» **QUESTIONS TO ANSWER**:
1. Answer these questions using the Newtype article:
(a) What circulation figure is listed for the magazine?
(b) On which day of each month is the magazine released in Japan?
(c) Between which years was Newtype USA published in North America?
2. Transcribe the Newtype article between "Newtype Korea was" and "2002 and 2008.", inclusive.

━━━ PROVIDED TEXT ━━━

Newtype
- Cover of the May 2024 issue, featuring Delicious in Dungeon
- Categories: Anime, manga, tokusatsu, Japanese science fiction, and video games
- Frequency: Monthly
- Circulation: 160,750
- First issue: March 8, 1985; 41 years ago
- Company: Kadokawa Shoten
- Country: Japan
- Based in: Tokyo
- Language: Japanese
- Website: anime.webnt.jp

= Newtype =

Japanese pop culture magazine

Newtype (ニュータイプ, Nyūtaipu) is a monthly magazine originating from Japan covering anime and, to a lesser extent, manga, voice actors, science fiction, tokusatsu, and video games. It was launched by publishing company Kadokawa Shoten on March 8, 1985, and has since been released in Japan on the 10th of every month.

Newtype Korea was formerly published in South Korea. Spin-off publications of Newtype also exist in Japan, such as Newtype Hero and Newtype the Live, which are dedicated to tokusatsu and New Words, which is geared toward a more adult market, as well as numerous limited-run versions such as Clamp Newtype. An English-language version, Newtype USA, was published in North America between 2002 and 2008.

━━━ ENTRIES SHOWN ━━━

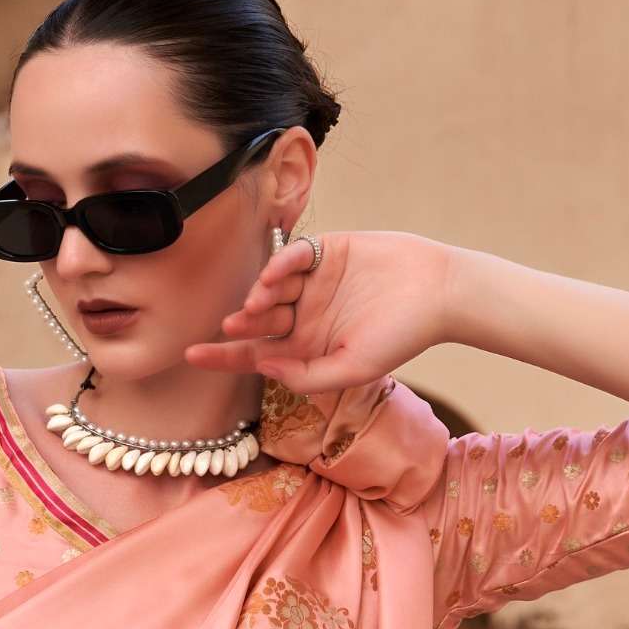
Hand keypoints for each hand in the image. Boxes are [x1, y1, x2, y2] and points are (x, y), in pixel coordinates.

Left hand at [184, 230, 452, 393]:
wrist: (438, 291)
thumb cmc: (401, 336)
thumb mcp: (354, 369)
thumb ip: (309, 376)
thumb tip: (265, 368)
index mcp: (308, 349)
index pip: (256, 356)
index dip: (223, 356)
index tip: (190, 355)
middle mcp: (305, 316)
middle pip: (258, 323)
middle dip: (241, 326)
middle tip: (233, 325)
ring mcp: (314, 283)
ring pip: (272, 288)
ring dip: (260, 296)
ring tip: (259, 304)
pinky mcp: (327, 252)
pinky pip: (295, 255)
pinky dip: (282, 263)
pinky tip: (277, 275)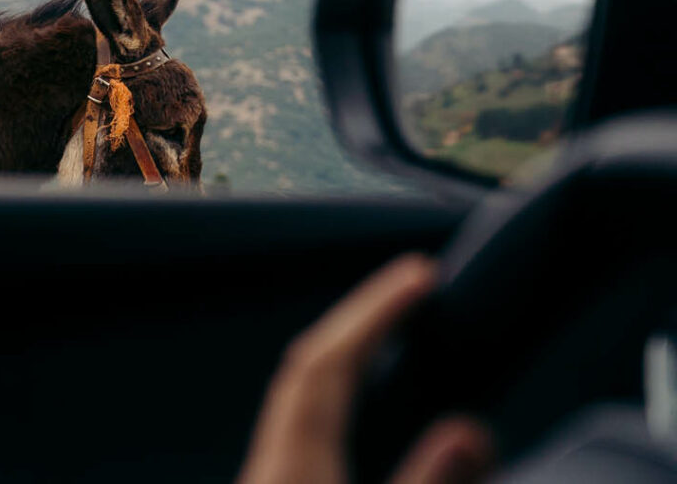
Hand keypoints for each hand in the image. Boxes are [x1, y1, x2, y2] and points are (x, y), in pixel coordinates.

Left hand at [237, 255, 492, 483]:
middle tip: (414, 284)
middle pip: (308, 363)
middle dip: (359, 317)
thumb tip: (471, 427)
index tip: (421, 273)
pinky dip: (327, 388)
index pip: (333, 362)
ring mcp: (264, 473)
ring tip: (389, 325)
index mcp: (296, 461)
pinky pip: (294, 418)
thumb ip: (429, 481)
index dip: (377, 311)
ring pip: (296, 391)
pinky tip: (349, 399)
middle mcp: (270, 458)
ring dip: (341, 350)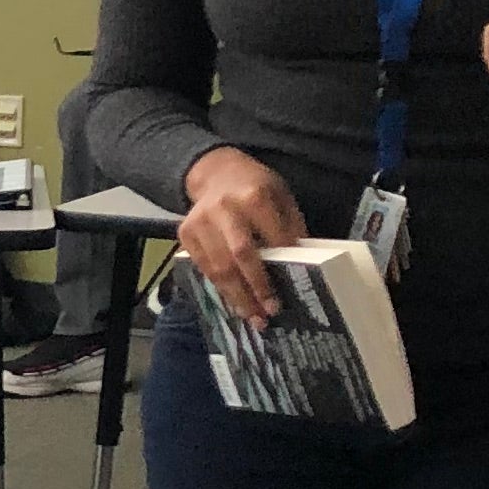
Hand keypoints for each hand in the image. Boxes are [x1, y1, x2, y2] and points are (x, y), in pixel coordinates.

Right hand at [177, 147, 307, 327]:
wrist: (216, 171)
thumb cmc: (255, 186)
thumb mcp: (281, 195)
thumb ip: (291, 225)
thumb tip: (303, 260)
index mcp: (254, 196)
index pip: (272, 236)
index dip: (283, 262)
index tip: (293, 287)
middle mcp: (224, 209)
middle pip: (240, 255)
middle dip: (256, 286)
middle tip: (270, 311)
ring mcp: (201, 222)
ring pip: (218, 267)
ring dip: (236, 296)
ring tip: (252, 316)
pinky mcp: (185, 233)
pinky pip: (202, 267)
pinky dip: (219, 287)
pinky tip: (233, 302)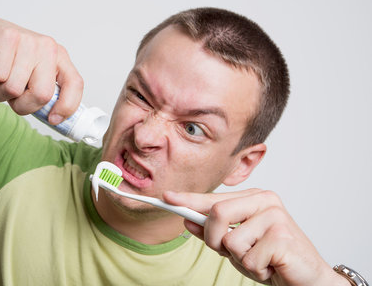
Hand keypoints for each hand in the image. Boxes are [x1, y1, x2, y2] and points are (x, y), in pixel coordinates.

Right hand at [0, 6, 82, 123]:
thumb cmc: (0, 58)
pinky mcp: (7, 37)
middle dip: (21, 105)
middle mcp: (47, 47)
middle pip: (42, 94)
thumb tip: (54, 119)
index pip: (75, 84)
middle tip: (8, 97)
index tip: (52, 119)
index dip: (67, 106)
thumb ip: (40, 92)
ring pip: (15, 88)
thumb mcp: (27, 76)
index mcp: (58, 58)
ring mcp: (28, 40)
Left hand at [164, 189, 348, 285]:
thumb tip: (187, 219)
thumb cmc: (272, 259)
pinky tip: (270, 266)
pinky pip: (248, 258)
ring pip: (230, 240)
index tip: (166, 197)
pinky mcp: (282, 236)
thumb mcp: (237, 246)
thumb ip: (213, 232)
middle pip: (217, 214)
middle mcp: (265, 201)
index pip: (214, 199)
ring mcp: (275, 216)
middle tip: (231, 252)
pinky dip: (255, 269)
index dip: (188, 199)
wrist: (308, 279)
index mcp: (254, 198)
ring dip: (240, 259)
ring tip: (259, 260)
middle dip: (215, 239)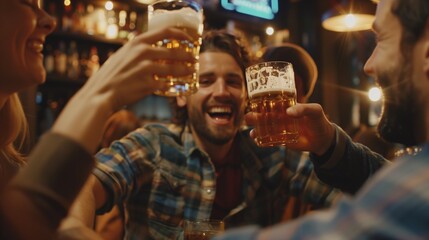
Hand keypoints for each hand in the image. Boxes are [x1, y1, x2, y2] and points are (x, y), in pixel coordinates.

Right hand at [52, 27, 195, 152]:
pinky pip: (168, 84)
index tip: (190, 39)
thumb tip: (152, 47)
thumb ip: (138, 50)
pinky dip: (176, 85)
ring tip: (192, 71)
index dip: (182, 34)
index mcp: (138, 42)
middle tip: (194, 59)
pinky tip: (180, 86)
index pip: (166, 31)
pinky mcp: (148, 85)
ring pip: (175, 68)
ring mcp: (146, 69)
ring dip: (186, 70)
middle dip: (188, 56)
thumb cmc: (111, 75)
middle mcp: (143, 53)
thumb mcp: (123, 55)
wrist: (101, 94)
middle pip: (175, 51)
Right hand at [245, 103, 335, 155]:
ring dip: (255, 129)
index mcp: (285, 106)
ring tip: (251, 131)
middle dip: (254, 116)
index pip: (271, 102)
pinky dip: (261, 140)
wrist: (323, 139)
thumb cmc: (319, 120)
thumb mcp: (315, 110)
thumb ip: (303, 108)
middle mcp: (280, 117)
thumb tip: (288, 112)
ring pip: (263, 128)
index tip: (254, 102)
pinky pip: (268, 140)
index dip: (261, 101)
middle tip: (248, 117)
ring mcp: (279, 128)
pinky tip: (256, 140)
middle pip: (263, 115)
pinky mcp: (281, 140)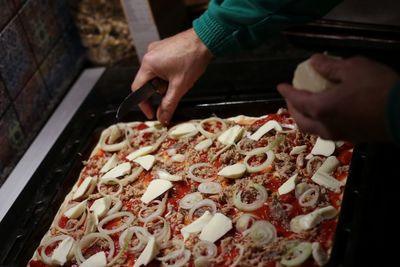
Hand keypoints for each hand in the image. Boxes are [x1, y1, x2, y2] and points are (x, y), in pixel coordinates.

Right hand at [131, 28, 212, 123]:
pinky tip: (180, 71)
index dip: (143, 104)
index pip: (138, 89)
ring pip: (155, 74)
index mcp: (148, 64)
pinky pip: (161, 65)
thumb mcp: (180, 86)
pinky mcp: (163, 47)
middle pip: (147, 82)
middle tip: (172, 94)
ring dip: (165, 82)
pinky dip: (168, 73)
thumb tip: (162, 118)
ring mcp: (156, 49)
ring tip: (180, 79)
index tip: (152, 113)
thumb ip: (168, 104)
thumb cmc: (193, 59)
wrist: (205, 39)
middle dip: (159, 91)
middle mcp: (149, 55)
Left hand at [278, 54, 398, 142]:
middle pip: (300, 120)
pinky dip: (318, 122)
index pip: (296, 100)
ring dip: (304, 117)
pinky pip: (326, 131)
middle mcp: (325, 126)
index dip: (287, 92)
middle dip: (292, 108)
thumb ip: (329, 66)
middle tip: (291, 97)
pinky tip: (325, 114)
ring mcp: (338, 135)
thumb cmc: (378, 87)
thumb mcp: (353, 68)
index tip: (280, 86)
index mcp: (321, 108)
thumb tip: (313, 61)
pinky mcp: (351, 138)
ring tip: (305, 106)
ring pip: (312, 129)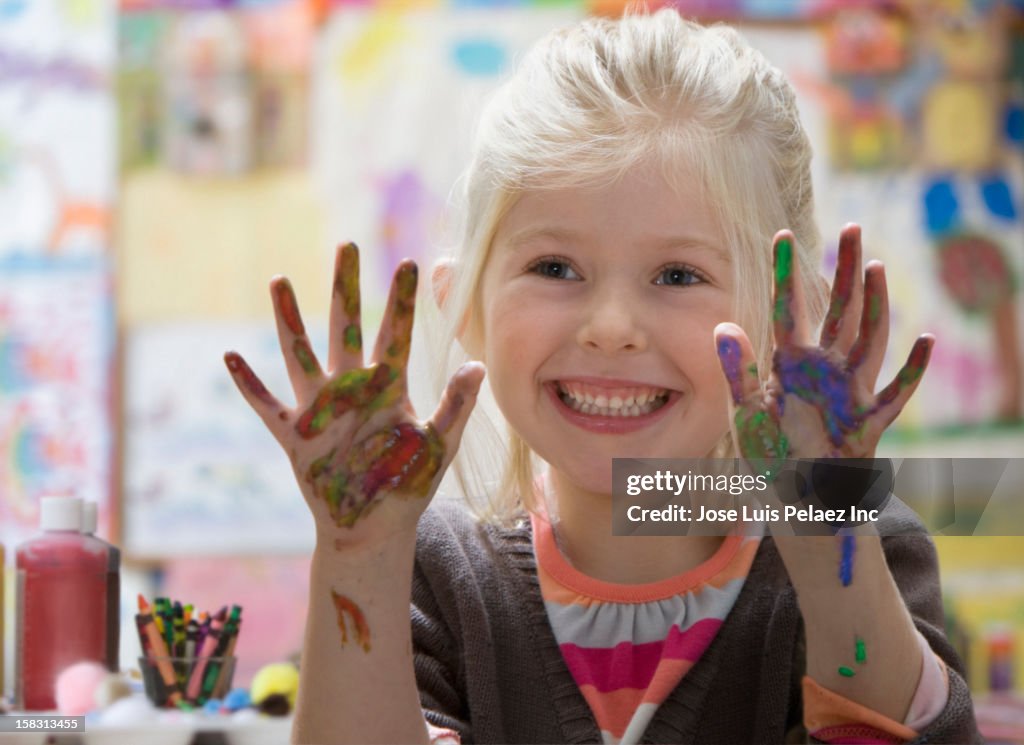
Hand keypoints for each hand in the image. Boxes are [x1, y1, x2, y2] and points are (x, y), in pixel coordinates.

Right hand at [224, 244, 484, 547]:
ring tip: (279, 280)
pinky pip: (267, 405)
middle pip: (345, 326)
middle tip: (347, 245)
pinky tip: (232, 356)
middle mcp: (352, 388)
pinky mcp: (296, 436)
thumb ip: (456, 406)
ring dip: (289, 319)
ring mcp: (321, 409)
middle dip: (347, 287)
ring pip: (300, 353)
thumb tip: (476, 365)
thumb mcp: (438, 445)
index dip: (402, 300)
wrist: (374, 527)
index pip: (395, 334)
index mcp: (388, 388)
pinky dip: (250, 385)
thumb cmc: (408, 484)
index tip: (410, 262)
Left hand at [715, 225, 932, 462]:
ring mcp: (849, 392)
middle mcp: (824, 370)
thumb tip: (723, 325)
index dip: (785, 275)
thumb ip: (740, 370)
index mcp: (791, 365)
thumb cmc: (773, 452)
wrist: (797, 495)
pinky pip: (894, 394)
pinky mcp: (868, 421)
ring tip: (874, 265)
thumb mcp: (747, 412)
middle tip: (853, 227)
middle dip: (845, 270)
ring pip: (868, 338)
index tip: (781, 236)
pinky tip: (925, 340)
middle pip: (839, 310)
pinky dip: (911, 371)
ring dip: (874, 304)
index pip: (788, 311)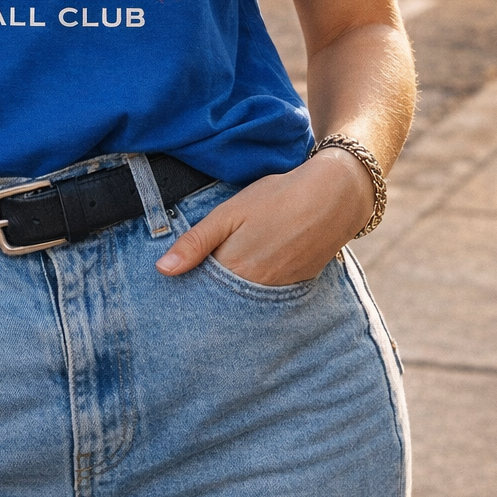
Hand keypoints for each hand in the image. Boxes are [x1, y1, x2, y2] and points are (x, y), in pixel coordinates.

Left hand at [156, 149, 375, 286]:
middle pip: (223, 301)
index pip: (201, 293)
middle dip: (208, 294)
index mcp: (236, 271)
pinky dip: (255, 288)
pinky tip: (252, 270)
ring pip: (245, 299)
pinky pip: (267, 295)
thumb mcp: (230, 212)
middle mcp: (258, 290)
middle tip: (196, 281)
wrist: (334, 196)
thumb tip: (162, 270)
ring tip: (225, 273)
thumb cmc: (277, 198)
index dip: (187, 288)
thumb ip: (196, 242)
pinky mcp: (297, 285)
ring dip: (232, 292)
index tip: (172, 288)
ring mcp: (280, 290)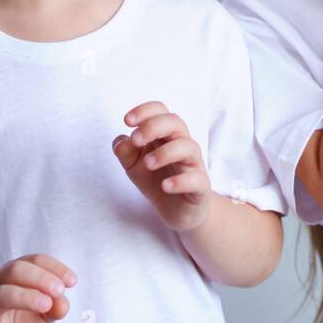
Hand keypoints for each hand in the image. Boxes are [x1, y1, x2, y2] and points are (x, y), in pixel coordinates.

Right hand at [0, 254, 75, 322]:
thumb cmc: (15, 319)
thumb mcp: (41, 311)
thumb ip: (55, 306)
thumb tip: (63, 304)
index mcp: (12, 275)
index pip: (34, 260)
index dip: (54, 267)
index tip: (72, 281)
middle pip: (15, 270)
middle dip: (40, 277)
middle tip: (60, 291)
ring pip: (1, 295)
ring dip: (27, 297)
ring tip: (46, 306)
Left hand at [114, 102, 211, 231]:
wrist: (177, 211)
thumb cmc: (156, 180)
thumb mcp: (133, 166)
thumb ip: (125, 151)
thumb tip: (121, 141)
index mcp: (166, 135)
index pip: (160, 111)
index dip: (144, 111)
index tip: (127, 121)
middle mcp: (182, 144)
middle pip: (175, 122)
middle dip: (153, 126)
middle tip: (136, 140)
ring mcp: (193, 165)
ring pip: (188, 147)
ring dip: (165, 152)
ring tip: (148, 164)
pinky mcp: (200, 187)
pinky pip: (197, 179)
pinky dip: (181, 181)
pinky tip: (166, 186)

━━━

» **RESULTS**:
1.
(a) 160,750
(b) The 10th
(c) 2002 and 2008

2.
Newtype Korea was formerly published in South Korea. Spin-off publications of Newtype also exist in Japan, such as Newtype Hero and Newtype the Live, which are dedicated to tokusatsu and New Words, which is geared toward a more adult market, as well as numerous limited-run versions such as Clamp Newtype. An English-language version, Newtype USA, was published in North America between 2002 and 2008.